01c_Annotation of bins using antiSMASH - esogin/seagrassOmics GitHub Wiki
Anotate select MAGs with antiSMASH
EM Sogin
Created: May 22, 2019
Updated: May 22, 2019
Annotate mags with antiSMASH
After identifying some bins of interest based on their differential abundance inside vs. outside the seagrass meadow, I wanted to determine if there are secondary metabolite gene clusters present in their metagenomes. Initially I downloaded the antiSMASH Conda environment and predicted genes in each bin and annotated using antiSMASH. My first try failed: I gave it the coordinates file instead of the genes file (this is what the antiSMASH people said to try)
for i in *fa; do
mkdir ${i%%.fa}
prodigal -i $i -o ${i%%.fa}/${i%%.fa}_coords.gbk -a ${i%%.fa}/${i%%.fa}_orfs.faa -d ${i%%.fa}/${i%%.fa}_genes.fa
antismash ${i%%.fa}/${i%%.fa}_coords.gbk -c 48 --taxon bacteria --outputfolder ${i%%.fa} --full-hmmer
done
rm *fa
For my second try, I decided to first run a single bin with the predicted genes and see what kind of results I could get in comparison to running through the web interface
antismash ${i%%.fa}/${i%%.fa}_coords.gbk -c 48 --taxon bacteria --outputfolder ${i%%.fa} --full-hmmer
The output was somewhat encouraging (3 clusters in comparison to the 5 on the webpage version). The differences is likely due to different versions of the software (v 4.1 for command line and v. 5.0 for web interface). A new command line version of antiSMASH will be available in the future (might want to keep an eye out for it).
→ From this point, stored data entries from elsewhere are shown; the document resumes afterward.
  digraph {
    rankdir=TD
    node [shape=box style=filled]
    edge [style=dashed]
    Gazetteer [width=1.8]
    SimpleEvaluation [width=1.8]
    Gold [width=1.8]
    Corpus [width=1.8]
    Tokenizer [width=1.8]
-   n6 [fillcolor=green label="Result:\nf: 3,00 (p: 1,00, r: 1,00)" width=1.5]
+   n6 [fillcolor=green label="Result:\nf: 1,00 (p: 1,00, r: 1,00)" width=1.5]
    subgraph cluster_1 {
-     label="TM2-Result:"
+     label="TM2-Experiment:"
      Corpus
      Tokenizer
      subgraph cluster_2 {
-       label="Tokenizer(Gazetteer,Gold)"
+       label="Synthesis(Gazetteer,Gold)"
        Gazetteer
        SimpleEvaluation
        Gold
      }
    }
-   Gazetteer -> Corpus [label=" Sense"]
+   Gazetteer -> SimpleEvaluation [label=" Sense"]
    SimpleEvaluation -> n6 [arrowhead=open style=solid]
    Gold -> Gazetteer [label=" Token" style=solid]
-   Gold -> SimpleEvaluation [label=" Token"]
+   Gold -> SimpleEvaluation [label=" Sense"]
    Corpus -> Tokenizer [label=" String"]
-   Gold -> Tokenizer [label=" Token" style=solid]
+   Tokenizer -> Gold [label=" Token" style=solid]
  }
For now, I decided to upload each bin to the web interface.
here are some notes:
Notes on AntiSMASH Analysis
-
The above script works but only at the moment with antismash 4.1, instead upload mags to webserver interface and save results for interperation later. (OK- only 25 mags, if more then consider reimplementing)
-
Initial impressions 2a. MAG metabat.232 contains 67 gene clusters that have antismash ID's domains, this is pretty high given that most MAGS (in general) have much lower or no antibiotic gene clusters. This mag is a Cellvibrionaceae and classified iwthin the genus teredinibacter, would be interesting to see how closely related it with other members of the group. However, elevated abundance really only higher inside one library within the meadow. Check 16S reads.
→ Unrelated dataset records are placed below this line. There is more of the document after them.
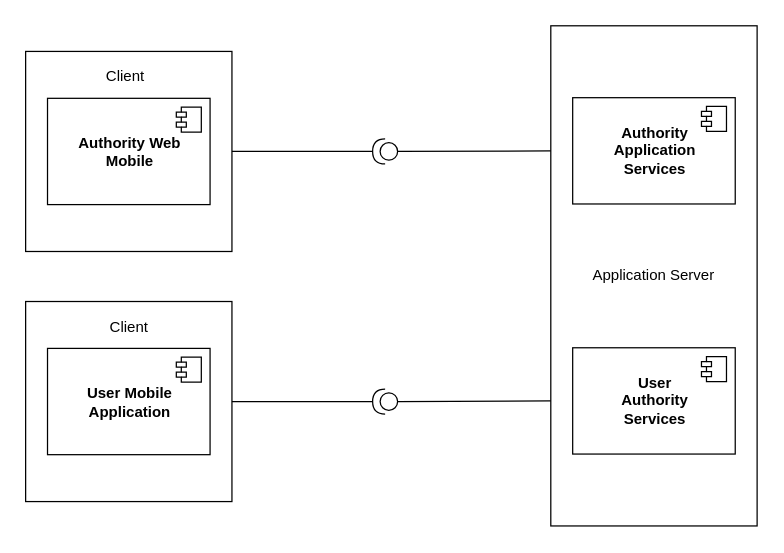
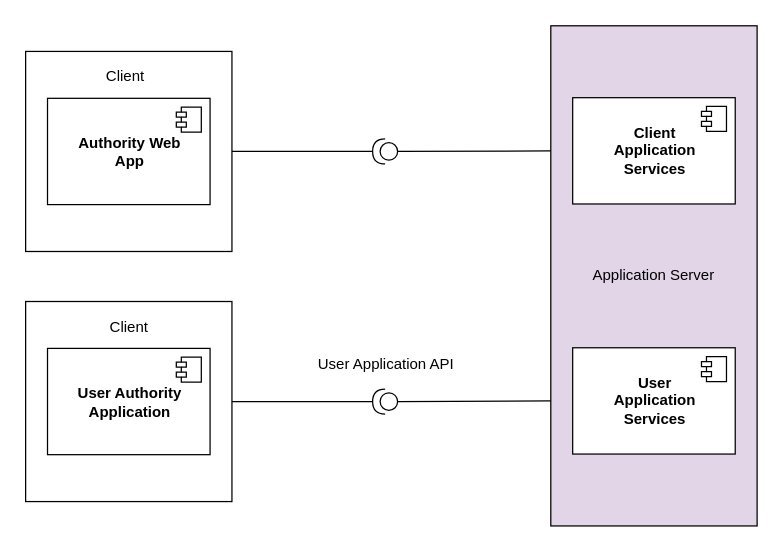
  <mxCell id="0" />
  <mxCell id="1" parent="0" />
  <mxCell id="2" value="" style="shape=providedRequiredInterface;html=1;verticalLabelPosition=bottom;rotation=180;" parent="1" vertex="1"><mxGeometry x="297.5" y="310.5" width="20" height="20" as="geometry" /></mxCell>
+ <mxCell id="3" value="User Application API" style="text;html=1;align=center;verticalAlign=middle;resizable=0;points=[];;autosize=1;" parent="1" vertex="1"><mxGeometry x="247.5" y="280.5" width="120" height="20" as="geometry" /></mxCell>
  <mxCell id="4" value="" style="shape=providedRequiredInterface;html=1;verticalLabelPosition=bottom;rotation=180;" parent="1" vertex="1"><mxGeometry x="297.5" y="110.5" width="20" height="20" as="geometry" /></mxCell>
  <mxCell id="5" value="" style="rounded=0;whiteSpace=wrap;html=1;" vertex="1" parent="1"><mxGeometry x="20" y="40.5" width="165" height="160" as="geometry" /></mxCell>
  <mxCell id="6" value="" style="rounded=0;whiteSpace=wrap;html=1;" vertex="1" parent="1"><mxGeometry x="20" y="240.5" width="165" height="160" as="geometry" /></mxCell>
- <mxCell id="7" value="Application Server" style="rounded=0;whiteSpace=wrap;html=1;" vertex="1" parent="1"><mxGeometry x="440" y="20" width="165" height="400" as="geometry" /></mxCell>
+ <mxCell id="7" value="Application Server" style="rounded=0;whiteSpace=wrap;html=1;fillColor=#e1d5e7;" vertex="1" parent="1"><mxGeometry x="440" y="20" width="165" height="400" as="geometry" /></mxCell>
  <mxCell id="8" value="" style="endArrow=none;html=1;exitX=1;exitY=0.5;exitDx=0;exitDy=0;entryX=1;entryY=0.5;entryDx=0;entryDy=0;entryPerimeter=0;" edge="1" parent="1" source="5" target="4"><mxGeometry width="50" height="50" relative="1" as="geometry"><mxPoint x="200" y="240.5" as="sourcePoint" /><mxPoint x="250" y="190.5" as="targetPoint" /></mxGeometry></mxCell>
  <mxCell id="9" value="" style="endArrow=none;html=1;exitX=0;exitY=0.5;exitDx=0;exitDy=0;entryX=0;entryY=0.25;entryDx=0;entryDy=0;exitPerimeter=0;" edge="1" parent="1" source="4" target="7"><mxGeometry width="50" height="50" relative="1" as="geometry"><mxPoint x="250" y="130" as="sourcePoint" /><mxPoint x="337.5" y="130" as="targetPoint" /></mxGeometry></mxCell>
  <mxCell id="10" value="" style="endArrow=none;html=1;exitX=1;exitY=0.5;exitDx=0;exitDy=0;entryX=1;entryY=0.5;entryDx=0;entryDy=0;entryPerimeter=0;" edge="1" parent="1" source="6" target="2"><mxGeometry width="50" height="50" relative="1" as="geometry"><mxPoint x="160" y="360.5" as="sourcePoint" /><mxPoint x="247.5" y="360.5" as="targetPoint" /></mxGeometry></mxCell>
  <mxCell id="11" value="" style="endArrow=none;html=1;exitX=0;exitY=0.5;exitDx=0;exitDy=0;entryX=0;entryY=0.75;entryDx=0;entryDy=0;exitPerimeter=0;" edge="1" parent="1" source="2" target="7"><mxGeometry width="50" height="50" relative="1" as="geometry"><mxPoint x="280" y="330.5" as="sourcePoint" /><mxPoint x="367.5" y="330.5" as="targetPoint" /></mxGeometry></mxCell>
- <mxCell id="12" value="&lt;b&gt;Authority&lt;br&gt;Application&lt;br&gt;Services&lt;br&gt;&lt;/b&gt;" style="html=1;" vertex="1" parent="1"><mxGeometry x="457.5" y="77.5" width="130" height="85" as="geometry" /></mxCell>
+ <mxCell id="12" value="&lt;b&gt;Client&lt;br&gt;Application&lt;br&gt;Services&lt;br&gt;&lt;/b&gt;" style="html=1;" vertex="1" parent="1"><mxGeometry x="457.5" y="77.5" width="130" height="85" as="geometry" /></mxCell>
  <mxCell id="13" value="" style="shape=component;jettyWidth=8;jettyHeight=4;" vertex="1" parent="12"><mxGeometry x="1" width="20" height="20" relative="1" as="geometry"><mxPoint x="-27" y="7" as="offset" /></mxGeometry></mxCell>
- <mxCell id="14" value="&lt;b&gt;User&lt;br&gt;Authority&lt;br&gt;Services&lt;br&gt;&lt;/b&gt;" style="html=1;" vertex="1" parent="1"><mxGeometry x="457.5" y="277.5" width="130" height="85" as="geometry" /></mxCell>
+ <mxCell id="14" value="&lt;b&gt;User&lt;br&gt;Application&lt;br&gt;Services&lt;br&gt;&lt;/b&gt;" style="html=1;" vertex="1" parent="1"><mxGeometry x="457.5" y="277.5" width="130" height="85" as="geometry" /></mxCell>
  <mxCell id="15" value="" style="shape=component;jettyWidth=8;jettyHeight=4;" vertex="1" parent="14"><mxGeometry x="1" width="20" height="20" relative="1" as="geometry"><mxPoint x="-27" y="7" as="offset" /></mxGeometry></mxCell>
- <mxCell id="16" value="&lt;b&gt;User Mobile &lt;br&gt;Application&lt;/b&gt;" style="html=1;" vertex="1" parent="1"><mxGeometry x="37.5" y="278" width="130" height="85" as="geometry" /></mxCell>
+ <mxCell id="16" value="&lt;b&gt;User Authority &lt;br&gt;Application&lt;/b&gt;" style="html=1;" vertex="1" parent="1"><mxGeometry x="37.5" y="278" width="130" height="85" as="geometry" /></mxCell>
  <mxCell id="17" value="" style="shape=component;jettyWidth=8;jettyHeight=4;" vertex="1" parent="16"><mxGeometry x="1" width="20" height="20" relative="1" as="geometry"><mxPoint x="-27" y="7" as="offset" /></mxGeometry></mxCell>
- <mxCell id="18" value="&lt;b&gt;Authority Web&lt;br&gt;Mobile&lt;br&gt;&lt;/b&gt;" style="html=1;" vertex="1" parent="1"><mxGeometry x="37.5" y="78" width="130" height="85" as="geometry" /></mxCell>
+ <mxCell id="18" value="&lt;b&gt;Authority Web&lt;br&gt;App&lt;br&gt;&lt;/b&gt;" style="html=1;" vertex="1" parent="1"><mxGeometry x="37.5" y="78" width="130" height="85" as="geometry" /></mxCell>
  <mxCell id="19" value="" style="shape=component;jettyWidth=8;jettyHeight=4;" vertex="1" parent="18"><mxGeometry x="1" width="20" height="20" relative="1" as="geometry"><mxPoint x="-27" y="7" as="offset" /></mxGeometry></mxCell>
  <mxCell id="20" value="Client" style="text;html=1;strokeColor=none;fillColor=none;align=center;verticalAlign=middle;whiteSpace=wrap;rounded=0;" vertex="1" parent="1"><mxGeometry x="80" y="50.5" width="40" height="20" as="geometry" /></mxCell>
  <mxCell id="21" value="Client" style="text;html=1;strokeColor=none;fillColor=none;align=center;verticalAlign=middle;whiteSpace=wrap;rounded=0;" vertex="1" parent="1"><mxGeometry x="83" y="250.5" width="40" height="20" as="geometry" /></mxCell>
2b. In general, our mags have biosynthetic gene clusters for antiSMASH natural products. A lot are caracterized in the terpene and NRPS (non ribosomal peptide synthetase cluster) categories. Terpenes are interesting as they are largely produced by plants. Might be worth while checking OTHER outside MAGS for gimilar gene clusters
2c. Idea: Check seagrass genome paper for terpenes in genome reptor, do we know if seagrasses are producing them? Has this been characterized. - in genome paper suggests that terpenoid genes are reduced to only 2 genes
Next steps:
-
So a similar analysis for MAGs outside or at edge of meadow sediment, is secondary metabolite synthesis a common feature of marine sediment bacteria?
-
Check 16S PacBio reads for the Cellvibrionaceae 16S sequence ✅ - Cellvibrionaceae is in ASV list but not an factor leading to the discrimination between habitats (which follows from visualization results).